I am using the code below to find common characters in two strings. Sometimes this code produces wrong results such as giving output value which is greater than string lengths.
for(int i = 0;i < num1.length();i++){
for(int j =0;j < num2.length();j++){
if(num1.charAt(i) == num2.charAt(j)){
count++;
}
}
}
It's not clear what you are trying to achieve.
Your code can produce results greater than the string length because of characters that appear more than once in your strings.
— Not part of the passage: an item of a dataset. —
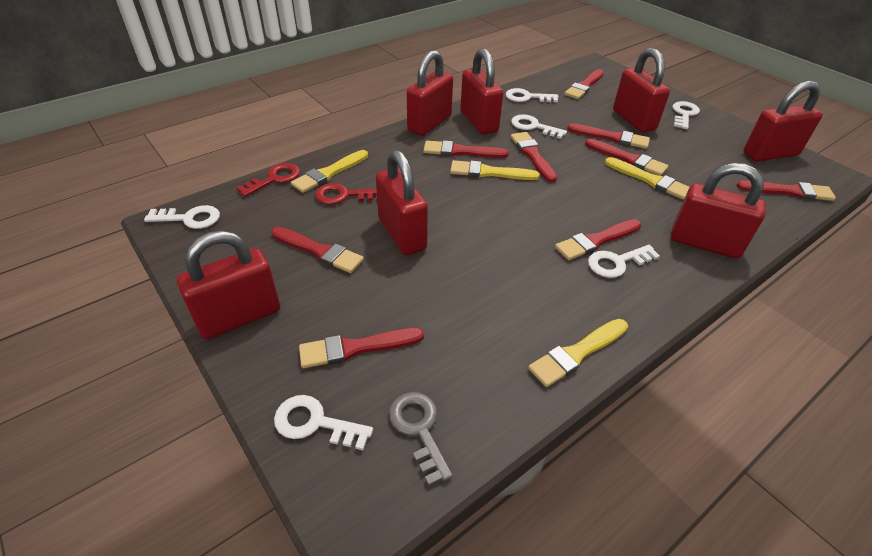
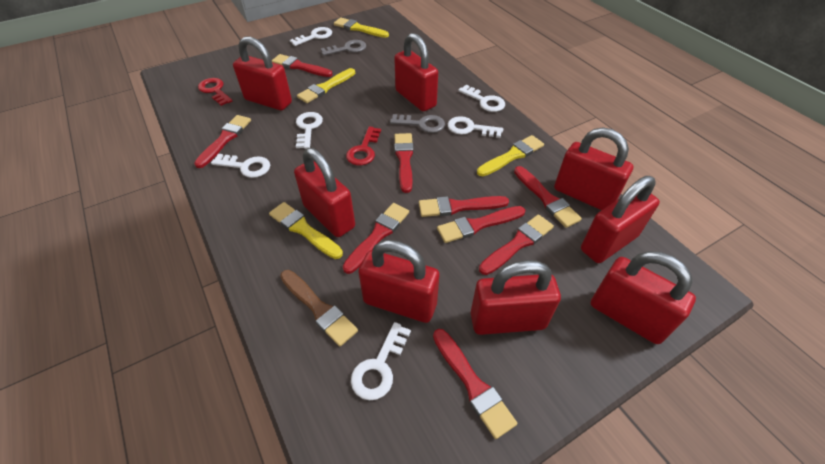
brown brush: none = 0 -> [280,270,358,346] = 1
grey key: [389,392,453,486] = 1 -> [321,40,366,56] [390,114,445,133] = 2
red padlock: [177,231,280,339] [376,150,428,255] [407,50,453,136] [460,48,503,134] [613,48,670,133] [671,163,766,259] [743,81,823,162] = 7 -> [233,36,292,110] [294,148,355,237] [358,240,439,323] [394,33,438,111] [471,260,561,335] [554,127,633,210] [581,176,660,263] [591,251,696,344] = 8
You can get results of up to num1.length() * num2.length().
In case you want to get the number of positions at which you have the same character in both strings, you can to that in just one loop and use the same index for the "charAt" calls on both strings:
for(int i = 0; i < num1.length() && i < num2.length(); i++) {
if(num1.charAt(i) == num2.charAt(i)){
count++;
}
}
In case you want to get the number of unique letters that appear in both strings, run through both strings independently and add the letters to a set. Then intersect both sets. The number of elements in that intersection set is your result:
Set<Character> characters1 = new TreeSet<Character>();
for(int i = 0; i < num1.length(); i++) {
characters1.add(num1.charAt(i));
}
Set<Character> characters2 = new TreeSet<Character>();
for(int i = 0; i < num2.length(); i++) {
characters2.add(num2.charAt(i));
}
characters1.retainAll(characters2);
return characters1.size();
You can try something like this using HashSet
import java.util.HashSet;
import java.util.Set;
public class QuickTester {
public static void main(String[] args) {
String s1 = "happy";
String s2 = "elephant";
Set<Character> set1 = new HashSet<Character>();
Set<Character> set2 = new HashSet<Character>();
for(char c : s1.toCharArray()) {
set1.add(c);
}
for(char c : s2.toCharArray()) {
set2.add(c);
}
// Stores the intersection of set1 and set2 inside set1
set1.retainAll(set2);
for(char c : set1) {
System.out.print(" " + c);
}
System.out.println("\nTotal number of common characters: "
+ set1.size());
}
}
Refer to retainAll on how the intersection of 2 sets is done.
Input Strings:
happy
elephant
Output:
p a h
Total number of common characters: 3
Use org.apache.commons.lang.StringUtils to count matches like this
String num1 = "Java";
String num2 = "Guava";
int count = 0;
List<String> charsChecked = new ArrayList<>();
for(int i = 0;i < num1.length();i++){
String charToCheck = num1.substring(i, i+1);
if (!charsChecked.contains(charToCheck)) {
count += StringUtils.countMatches(num2, charToCheck);
charsChecked.add(charToCheck);
}
}
System.out.println(count);
This results in the count being 3 in the above example